Il fritto misto è un piatto da ghiottoni. Certamente non light, ma sicuramente irresistibile, di quelli che appagano e portano al godimento puro, un peccato di gola da concedersi ogni tanto come piccola trasgressione ai consigli di dietologi e nutrizionisti. Lasciando da parte calorie e l'incipiente “prova costume”, di fronte a una fragrante frittura di pesce si pone il fatidico dilemma gourmand: spruzzarla con succo di limone o no? Gli spicchi posti a bordo piatto sono una vera discriminante tra due filosofie di pensiero differenti, in un dibattito che va avanti da anni: complemento di gusto imprescindibile o guarnizione démodé?
I perché del no
Gli irriducibili puristi della frittura “nature” sostengono che l'utilizzo del limone deriva dai tempi in cui la conservazione del pescato era incerta e il succo dell'agrume serviva a coprirne il sapore. Anche sulla cotoletta alla milanese, ad esempio, la fettina di limone consigliata nei ricettari di inizio secolo aveva lo scopo di coprire gli eventuali sapori sgradevoli della carne non più fresca o del burro irrancidito e oggi quest'uso è diventato ormai superfluo. Il critico gastronomico Luca Iaccarino si è schierato decisamente contro il limone sul pesce (e sul fritto) “perché copre i sapori delicati, perché cuoce le carni, perché ammoscia il croccante.

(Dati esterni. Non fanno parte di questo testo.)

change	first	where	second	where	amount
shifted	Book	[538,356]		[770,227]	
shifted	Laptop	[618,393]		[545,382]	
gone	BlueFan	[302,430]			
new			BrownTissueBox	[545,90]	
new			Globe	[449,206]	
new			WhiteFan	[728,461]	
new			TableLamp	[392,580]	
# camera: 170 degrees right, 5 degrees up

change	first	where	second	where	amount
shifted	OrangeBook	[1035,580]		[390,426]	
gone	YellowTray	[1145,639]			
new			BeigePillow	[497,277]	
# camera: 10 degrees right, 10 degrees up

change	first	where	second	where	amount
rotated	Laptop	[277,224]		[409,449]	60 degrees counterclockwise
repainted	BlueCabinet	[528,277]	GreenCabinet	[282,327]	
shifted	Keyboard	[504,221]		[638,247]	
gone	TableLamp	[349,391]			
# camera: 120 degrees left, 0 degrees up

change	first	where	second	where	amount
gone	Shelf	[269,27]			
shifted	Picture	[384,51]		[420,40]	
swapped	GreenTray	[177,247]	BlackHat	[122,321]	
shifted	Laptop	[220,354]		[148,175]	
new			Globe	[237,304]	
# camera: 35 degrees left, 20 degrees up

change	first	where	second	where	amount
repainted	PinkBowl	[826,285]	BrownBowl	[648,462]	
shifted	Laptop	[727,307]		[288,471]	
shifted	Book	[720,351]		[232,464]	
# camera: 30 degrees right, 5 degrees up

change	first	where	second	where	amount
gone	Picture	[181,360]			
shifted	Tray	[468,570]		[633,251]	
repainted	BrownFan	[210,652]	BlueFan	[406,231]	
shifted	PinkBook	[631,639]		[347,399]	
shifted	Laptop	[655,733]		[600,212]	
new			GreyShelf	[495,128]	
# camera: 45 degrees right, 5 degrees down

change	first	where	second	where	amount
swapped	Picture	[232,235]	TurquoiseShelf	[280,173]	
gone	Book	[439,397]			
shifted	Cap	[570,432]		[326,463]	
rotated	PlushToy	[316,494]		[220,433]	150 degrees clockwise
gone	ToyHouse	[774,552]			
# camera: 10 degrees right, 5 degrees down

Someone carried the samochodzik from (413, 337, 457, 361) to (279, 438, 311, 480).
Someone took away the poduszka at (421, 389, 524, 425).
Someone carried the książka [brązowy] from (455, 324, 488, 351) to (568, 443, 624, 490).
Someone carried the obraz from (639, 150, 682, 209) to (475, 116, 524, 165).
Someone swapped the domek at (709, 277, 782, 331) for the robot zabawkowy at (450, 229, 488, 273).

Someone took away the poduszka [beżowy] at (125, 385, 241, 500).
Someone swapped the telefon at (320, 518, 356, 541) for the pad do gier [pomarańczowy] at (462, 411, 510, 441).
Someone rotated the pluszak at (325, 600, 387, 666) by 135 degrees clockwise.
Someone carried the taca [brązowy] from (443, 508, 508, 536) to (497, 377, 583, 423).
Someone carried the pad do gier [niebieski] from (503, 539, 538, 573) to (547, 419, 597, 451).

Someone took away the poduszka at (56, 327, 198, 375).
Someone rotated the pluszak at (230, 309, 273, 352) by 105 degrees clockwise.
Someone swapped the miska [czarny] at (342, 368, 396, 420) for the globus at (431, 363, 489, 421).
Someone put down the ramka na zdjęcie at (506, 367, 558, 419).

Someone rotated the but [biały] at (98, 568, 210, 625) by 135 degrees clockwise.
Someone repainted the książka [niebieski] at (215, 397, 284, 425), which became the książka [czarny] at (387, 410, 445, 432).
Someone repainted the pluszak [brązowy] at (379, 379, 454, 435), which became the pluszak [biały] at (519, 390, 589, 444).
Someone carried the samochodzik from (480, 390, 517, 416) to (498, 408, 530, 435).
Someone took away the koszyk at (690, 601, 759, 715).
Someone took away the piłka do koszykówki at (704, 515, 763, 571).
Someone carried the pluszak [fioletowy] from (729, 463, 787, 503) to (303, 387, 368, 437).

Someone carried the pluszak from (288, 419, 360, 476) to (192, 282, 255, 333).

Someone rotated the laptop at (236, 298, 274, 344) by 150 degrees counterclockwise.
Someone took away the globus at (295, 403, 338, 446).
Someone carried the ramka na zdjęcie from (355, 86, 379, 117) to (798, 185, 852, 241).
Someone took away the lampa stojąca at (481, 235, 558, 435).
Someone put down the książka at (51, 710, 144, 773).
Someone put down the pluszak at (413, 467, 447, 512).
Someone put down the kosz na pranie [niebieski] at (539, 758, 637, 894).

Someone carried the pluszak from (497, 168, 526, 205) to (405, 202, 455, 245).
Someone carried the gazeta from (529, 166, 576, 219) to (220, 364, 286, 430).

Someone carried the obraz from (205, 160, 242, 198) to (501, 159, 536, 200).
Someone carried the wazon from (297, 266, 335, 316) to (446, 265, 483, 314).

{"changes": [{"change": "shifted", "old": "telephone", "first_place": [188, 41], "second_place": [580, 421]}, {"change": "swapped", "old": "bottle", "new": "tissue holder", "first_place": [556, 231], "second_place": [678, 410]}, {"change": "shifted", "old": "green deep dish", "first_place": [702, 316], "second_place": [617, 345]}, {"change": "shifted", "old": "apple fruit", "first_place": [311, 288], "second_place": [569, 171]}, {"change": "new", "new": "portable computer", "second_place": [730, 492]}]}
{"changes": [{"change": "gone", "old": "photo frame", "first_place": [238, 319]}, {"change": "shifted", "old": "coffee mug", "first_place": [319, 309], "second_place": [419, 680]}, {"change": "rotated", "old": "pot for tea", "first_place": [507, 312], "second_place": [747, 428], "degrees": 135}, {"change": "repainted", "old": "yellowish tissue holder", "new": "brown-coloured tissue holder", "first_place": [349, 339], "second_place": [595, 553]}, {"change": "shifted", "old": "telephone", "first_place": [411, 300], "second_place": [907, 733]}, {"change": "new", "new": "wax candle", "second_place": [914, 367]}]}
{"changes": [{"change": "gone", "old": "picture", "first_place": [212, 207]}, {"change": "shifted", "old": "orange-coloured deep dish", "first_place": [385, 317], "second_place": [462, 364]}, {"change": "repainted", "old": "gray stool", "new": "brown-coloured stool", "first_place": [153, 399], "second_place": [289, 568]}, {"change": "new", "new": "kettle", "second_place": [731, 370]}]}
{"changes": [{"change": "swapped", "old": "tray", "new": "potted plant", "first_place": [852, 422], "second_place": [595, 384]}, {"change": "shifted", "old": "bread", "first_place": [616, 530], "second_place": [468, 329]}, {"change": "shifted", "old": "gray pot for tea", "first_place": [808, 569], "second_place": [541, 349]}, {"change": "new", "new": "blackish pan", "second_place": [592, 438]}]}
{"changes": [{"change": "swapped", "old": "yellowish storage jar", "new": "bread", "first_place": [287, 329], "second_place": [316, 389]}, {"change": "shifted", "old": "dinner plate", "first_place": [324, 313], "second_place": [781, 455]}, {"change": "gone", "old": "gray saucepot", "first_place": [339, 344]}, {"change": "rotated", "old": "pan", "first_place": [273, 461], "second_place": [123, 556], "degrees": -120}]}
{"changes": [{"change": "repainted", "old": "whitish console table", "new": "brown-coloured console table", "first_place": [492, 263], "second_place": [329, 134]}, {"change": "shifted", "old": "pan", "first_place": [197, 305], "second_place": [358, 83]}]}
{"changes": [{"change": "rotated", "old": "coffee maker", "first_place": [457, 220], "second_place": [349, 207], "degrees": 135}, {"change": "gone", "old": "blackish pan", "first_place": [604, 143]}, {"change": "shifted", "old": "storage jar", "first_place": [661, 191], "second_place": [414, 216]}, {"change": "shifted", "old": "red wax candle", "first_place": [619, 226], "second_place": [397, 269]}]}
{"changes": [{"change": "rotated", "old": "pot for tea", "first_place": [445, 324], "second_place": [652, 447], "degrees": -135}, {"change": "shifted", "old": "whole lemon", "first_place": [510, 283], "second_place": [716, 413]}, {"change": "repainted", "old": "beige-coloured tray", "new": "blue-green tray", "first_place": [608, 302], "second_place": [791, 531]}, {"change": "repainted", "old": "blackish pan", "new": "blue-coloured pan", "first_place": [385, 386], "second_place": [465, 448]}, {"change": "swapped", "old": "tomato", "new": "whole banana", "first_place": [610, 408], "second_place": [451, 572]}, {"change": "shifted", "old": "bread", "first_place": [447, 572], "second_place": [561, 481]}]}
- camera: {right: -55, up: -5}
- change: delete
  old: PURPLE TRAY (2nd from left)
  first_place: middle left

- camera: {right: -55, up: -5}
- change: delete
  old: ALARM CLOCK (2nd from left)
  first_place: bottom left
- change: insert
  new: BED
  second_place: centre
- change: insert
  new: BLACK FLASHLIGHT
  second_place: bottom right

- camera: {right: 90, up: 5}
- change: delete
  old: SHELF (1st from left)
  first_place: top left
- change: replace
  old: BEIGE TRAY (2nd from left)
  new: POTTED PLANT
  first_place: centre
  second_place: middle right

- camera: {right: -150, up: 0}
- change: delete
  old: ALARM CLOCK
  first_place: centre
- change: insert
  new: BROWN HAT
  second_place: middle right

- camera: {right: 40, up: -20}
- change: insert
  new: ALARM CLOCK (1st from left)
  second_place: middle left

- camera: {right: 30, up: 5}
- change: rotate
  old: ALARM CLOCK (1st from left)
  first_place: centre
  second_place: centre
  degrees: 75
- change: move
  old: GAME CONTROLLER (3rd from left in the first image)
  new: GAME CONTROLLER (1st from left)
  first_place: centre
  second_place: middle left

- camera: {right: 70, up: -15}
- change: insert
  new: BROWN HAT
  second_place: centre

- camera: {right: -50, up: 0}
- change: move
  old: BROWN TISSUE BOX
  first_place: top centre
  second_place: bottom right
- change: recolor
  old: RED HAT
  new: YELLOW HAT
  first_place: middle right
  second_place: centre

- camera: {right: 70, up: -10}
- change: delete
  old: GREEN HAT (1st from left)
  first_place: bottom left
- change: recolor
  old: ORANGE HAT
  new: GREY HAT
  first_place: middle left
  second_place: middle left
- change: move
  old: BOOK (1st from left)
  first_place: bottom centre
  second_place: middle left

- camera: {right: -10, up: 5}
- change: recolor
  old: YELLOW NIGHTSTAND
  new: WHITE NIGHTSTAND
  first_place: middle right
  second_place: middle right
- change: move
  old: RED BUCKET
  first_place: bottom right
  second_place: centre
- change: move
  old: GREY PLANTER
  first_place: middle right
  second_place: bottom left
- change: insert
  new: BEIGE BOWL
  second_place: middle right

E soprattutto perché ho sposato una ligure che tutte le volte che vede qualcuno farlo cita il famoso adagio: “chi sul pesce mette il limone o è di Cuneo o è un belinone". Come dargli torto? Il rischio è di rovinare l'irresistibile gusto crunchy che riescono a dare di pastella, panatura e infarinature meticolose, insieme a olio alla giusta temperatura tempi di cottura perfetti.
I perché del sì
Se è vero che sul pesce crudo il succo di limone può risultare invasivo, sul pesce fritto, che ha una base grassa, una nota acidula e agrumata aiuta invece a rinfrescare. L'importante è mantenere una certa parsimonia, qualche goccia di succo è sufficiente, non intacca la croccantezza e fa il suo dovere di elemento “sgrassante”. Quando si frigge o si cuoce a temperature alte, come anche alla griglia, la caramellizzazione degli zuccheri infatti dà sapori più spinti che una nota acida aiuta a smorzare. Del resto, anche la cucina straniera, pur non disponendo del nostro agrume, ricorre a complementi acidi per bilanciare il fritto. Basti pensare all'aceto spruzzato sul popolare fish&chips britannico o alla salsa tentsuyu (a base di salsa di soia, mirin e daikon grattugiato) che accompagna la leggerissima tempura giapponese.
Il compromesso viene dal passato
Arriva dalla Francia l'usanza di accompagnare il pesce con salse dalla componente acida, come la maionese, la cui ricetta è stata messa a punto agli inizi dell’Ottocento. Ancora oggi una maionese aromatizzata è un valido trucchetto per mettere tutti d'accordo: la croccantezza del fritto è salva e non si rinuncia a quel tocco in più di gusto dato dall'agrume. In alternativa, si può immergere la scorza di limone nell'olio di frittura: oltre a eliminare l’eccessivo odore dall’ambiente, regalerà una piacevolissima nota aromatica alla pietanza.